The required result is a line count: how many lines in this data hold the word "releases". Give only that.
Top of Extracted material
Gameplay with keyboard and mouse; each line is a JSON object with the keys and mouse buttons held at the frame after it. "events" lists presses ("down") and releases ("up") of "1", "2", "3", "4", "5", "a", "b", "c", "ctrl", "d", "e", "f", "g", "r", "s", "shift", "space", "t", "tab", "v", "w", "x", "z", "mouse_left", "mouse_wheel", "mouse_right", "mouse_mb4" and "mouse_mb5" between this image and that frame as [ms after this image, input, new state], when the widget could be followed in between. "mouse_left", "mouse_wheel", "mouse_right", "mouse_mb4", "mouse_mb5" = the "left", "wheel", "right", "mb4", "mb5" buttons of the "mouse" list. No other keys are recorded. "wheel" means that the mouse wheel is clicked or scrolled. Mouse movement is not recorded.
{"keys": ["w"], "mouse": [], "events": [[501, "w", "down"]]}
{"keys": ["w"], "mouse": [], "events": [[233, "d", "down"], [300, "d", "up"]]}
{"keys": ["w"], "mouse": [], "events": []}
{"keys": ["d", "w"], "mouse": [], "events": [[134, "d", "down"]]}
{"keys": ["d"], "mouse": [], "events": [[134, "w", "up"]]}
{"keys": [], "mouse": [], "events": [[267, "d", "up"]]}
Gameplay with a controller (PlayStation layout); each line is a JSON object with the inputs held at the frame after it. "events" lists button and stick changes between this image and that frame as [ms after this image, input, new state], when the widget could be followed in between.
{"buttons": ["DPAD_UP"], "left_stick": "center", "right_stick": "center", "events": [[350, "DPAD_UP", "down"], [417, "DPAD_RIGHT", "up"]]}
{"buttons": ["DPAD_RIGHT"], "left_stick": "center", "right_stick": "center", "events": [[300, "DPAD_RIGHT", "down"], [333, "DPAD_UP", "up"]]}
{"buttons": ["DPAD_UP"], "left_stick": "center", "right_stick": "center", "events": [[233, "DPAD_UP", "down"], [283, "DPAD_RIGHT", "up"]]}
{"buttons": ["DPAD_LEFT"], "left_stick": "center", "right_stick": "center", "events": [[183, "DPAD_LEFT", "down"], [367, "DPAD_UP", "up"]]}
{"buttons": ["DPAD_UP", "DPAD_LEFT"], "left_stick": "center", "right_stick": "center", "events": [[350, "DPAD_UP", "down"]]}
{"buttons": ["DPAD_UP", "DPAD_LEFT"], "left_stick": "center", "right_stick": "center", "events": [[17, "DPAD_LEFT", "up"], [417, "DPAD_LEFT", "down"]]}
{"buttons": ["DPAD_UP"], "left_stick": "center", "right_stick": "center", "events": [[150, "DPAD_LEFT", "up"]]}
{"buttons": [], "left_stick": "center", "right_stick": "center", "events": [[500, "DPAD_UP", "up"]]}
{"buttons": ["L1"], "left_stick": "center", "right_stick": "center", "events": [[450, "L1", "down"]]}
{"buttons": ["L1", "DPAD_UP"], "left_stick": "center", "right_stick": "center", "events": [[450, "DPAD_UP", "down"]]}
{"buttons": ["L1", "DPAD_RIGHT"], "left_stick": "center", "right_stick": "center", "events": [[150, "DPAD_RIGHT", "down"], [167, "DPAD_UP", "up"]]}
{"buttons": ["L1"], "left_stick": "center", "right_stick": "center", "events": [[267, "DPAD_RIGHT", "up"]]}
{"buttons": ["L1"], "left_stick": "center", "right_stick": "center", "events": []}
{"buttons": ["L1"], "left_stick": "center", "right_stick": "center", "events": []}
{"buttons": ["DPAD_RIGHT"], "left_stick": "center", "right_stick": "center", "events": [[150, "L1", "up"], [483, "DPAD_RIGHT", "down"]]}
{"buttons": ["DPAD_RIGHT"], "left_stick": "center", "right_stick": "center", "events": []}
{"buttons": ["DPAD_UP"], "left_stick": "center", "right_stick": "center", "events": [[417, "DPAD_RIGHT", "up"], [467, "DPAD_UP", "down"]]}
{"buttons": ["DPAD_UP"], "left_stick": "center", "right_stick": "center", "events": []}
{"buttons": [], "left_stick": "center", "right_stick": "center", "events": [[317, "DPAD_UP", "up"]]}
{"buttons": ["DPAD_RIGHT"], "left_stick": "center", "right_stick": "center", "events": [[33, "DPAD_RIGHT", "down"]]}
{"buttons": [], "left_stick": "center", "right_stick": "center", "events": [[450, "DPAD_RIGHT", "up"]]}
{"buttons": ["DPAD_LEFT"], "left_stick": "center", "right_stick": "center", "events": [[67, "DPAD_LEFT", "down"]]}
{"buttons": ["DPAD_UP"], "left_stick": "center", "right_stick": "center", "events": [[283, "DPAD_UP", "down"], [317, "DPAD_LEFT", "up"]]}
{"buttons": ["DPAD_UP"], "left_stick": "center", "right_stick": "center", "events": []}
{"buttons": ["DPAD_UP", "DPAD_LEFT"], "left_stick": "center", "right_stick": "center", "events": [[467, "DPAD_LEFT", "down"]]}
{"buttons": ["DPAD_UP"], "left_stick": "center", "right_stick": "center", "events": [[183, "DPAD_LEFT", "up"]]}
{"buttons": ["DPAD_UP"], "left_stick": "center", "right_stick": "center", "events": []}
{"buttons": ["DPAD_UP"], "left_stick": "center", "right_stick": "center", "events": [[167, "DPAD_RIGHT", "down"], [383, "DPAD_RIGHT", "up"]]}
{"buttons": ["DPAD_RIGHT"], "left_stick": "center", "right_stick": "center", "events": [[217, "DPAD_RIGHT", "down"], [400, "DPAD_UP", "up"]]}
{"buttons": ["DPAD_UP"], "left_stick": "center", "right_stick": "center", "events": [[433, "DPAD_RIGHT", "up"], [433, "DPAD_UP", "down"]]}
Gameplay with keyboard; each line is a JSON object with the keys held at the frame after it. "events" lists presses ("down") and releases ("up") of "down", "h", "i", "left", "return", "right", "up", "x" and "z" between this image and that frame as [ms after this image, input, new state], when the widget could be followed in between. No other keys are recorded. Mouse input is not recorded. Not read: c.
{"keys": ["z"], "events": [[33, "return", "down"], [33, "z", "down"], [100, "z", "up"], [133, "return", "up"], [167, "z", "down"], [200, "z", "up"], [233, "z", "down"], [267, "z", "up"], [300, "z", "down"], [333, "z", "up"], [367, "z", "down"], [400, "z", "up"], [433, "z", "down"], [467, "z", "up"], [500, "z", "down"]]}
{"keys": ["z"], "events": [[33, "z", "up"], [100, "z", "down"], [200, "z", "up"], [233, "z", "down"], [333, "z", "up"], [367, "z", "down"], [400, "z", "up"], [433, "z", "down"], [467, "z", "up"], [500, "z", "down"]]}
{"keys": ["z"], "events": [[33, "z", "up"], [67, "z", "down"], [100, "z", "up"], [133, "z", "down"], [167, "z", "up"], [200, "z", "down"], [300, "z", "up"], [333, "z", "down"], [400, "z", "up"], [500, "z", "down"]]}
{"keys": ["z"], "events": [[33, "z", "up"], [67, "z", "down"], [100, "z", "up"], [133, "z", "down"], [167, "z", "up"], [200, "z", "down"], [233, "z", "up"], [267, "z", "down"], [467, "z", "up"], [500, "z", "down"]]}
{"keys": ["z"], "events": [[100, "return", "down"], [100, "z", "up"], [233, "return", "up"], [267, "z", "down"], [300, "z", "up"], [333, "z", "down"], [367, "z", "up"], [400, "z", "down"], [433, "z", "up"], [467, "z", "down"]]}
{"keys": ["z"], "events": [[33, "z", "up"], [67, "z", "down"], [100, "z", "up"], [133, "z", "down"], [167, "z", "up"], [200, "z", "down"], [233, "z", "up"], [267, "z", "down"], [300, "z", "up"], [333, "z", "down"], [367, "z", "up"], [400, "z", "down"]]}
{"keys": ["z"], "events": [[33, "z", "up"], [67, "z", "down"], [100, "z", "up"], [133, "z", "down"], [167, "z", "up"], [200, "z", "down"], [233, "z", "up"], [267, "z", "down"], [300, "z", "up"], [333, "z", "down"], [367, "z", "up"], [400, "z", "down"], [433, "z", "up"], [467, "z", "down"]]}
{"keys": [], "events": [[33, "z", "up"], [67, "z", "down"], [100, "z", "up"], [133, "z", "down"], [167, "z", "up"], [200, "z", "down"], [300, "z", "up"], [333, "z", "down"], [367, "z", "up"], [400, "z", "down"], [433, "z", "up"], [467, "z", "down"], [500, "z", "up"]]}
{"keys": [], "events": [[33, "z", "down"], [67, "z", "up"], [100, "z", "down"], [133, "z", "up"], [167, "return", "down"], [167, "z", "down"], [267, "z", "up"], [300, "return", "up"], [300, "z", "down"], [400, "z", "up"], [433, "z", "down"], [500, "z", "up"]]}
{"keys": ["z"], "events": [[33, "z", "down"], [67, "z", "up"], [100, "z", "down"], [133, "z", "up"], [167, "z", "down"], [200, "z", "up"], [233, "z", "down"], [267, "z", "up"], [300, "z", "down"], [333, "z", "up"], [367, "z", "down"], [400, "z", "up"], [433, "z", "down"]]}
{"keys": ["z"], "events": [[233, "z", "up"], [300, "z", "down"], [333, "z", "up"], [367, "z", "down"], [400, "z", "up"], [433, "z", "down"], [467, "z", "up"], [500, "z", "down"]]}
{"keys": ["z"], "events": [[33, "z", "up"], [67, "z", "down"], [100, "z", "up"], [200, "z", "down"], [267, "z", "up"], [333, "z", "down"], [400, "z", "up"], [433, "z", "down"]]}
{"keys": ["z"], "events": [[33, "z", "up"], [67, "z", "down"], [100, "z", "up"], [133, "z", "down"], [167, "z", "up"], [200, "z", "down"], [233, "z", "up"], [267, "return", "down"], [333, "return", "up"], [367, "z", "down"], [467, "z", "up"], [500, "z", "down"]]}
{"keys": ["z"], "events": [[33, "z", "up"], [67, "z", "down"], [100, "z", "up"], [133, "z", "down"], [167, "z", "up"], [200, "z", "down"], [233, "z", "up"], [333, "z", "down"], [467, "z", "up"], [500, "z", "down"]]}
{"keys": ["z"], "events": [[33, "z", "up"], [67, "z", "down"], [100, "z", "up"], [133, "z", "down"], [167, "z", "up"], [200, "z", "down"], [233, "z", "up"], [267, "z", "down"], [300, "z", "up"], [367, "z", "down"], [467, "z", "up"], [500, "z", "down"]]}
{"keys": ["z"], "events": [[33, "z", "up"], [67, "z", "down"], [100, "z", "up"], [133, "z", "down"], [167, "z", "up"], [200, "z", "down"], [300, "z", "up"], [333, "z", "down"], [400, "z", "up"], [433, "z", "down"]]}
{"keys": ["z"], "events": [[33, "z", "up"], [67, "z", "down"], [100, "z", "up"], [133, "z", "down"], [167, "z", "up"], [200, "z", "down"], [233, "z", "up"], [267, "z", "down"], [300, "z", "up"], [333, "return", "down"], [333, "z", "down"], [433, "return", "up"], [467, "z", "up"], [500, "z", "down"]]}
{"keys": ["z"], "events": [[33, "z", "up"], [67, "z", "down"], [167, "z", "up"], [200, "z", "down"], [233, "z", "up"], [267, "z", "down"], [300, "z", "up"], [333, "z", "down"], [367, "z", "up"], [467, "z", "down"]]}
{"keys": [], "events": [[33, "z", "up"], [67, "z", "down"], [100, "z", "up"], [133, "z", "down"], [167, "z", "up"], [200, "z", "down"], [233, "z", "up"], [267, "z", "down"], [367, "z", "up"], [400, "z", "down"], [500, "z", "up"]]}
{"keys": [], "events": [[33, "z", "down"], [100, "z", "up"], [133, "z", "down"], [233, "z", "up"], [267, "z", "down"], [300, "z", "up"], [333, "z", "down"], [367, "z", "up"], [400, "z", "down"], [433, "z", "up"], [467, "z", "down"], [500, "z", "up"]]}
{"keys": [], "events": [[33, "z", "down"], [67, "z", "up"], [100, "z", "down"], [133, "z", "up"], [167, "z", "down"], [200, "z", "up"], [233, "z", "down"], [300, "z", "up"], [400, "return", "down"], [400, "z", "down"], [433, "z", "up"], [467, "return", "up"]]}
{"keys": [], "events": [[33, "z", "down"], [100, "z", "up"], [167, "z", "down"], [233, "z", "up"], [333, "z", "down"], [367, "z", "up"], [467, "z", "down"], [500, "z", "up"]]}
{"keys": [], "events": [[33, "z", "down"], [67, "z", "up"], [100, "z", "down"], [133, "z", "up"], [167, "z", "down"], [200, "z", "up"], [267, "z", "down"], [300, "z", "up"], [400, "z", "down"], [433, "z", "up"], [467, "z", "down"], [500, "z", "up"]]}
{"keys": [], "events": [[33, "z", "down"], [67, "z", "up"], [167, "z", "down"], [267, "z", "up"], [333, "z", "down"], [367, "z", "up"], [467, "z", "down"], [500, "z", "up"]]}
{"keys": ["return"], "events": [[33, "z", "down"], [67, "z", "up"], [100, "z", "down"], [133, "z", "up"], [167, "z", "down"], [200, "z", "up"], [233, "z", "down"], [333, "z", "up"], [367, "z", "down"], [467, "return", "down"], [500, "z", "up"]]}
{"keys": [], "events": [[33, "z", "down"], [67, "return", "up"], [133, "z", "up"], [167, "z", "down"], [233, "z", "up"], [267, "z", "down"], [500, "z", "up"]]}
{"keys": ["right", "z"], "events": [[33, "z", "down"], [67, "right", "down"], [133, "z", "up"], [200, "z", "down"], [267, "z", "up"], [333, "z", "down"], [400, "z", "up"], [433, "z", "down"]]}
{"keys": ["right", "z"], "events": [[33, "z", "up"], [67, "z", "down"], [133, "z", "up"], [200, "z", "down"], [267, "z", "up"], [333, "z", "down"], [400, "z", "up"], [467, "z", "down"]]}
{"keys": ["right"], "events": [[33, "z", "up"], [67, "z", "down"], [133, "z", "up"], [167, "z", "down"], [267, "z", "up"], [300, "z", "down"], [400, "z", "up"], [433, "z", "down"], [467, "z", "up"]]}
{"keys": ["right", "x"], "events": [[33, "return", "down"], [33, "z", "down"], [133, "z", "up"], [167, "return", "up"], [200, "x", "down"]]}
Bottom of Extracted material
**Result below**
2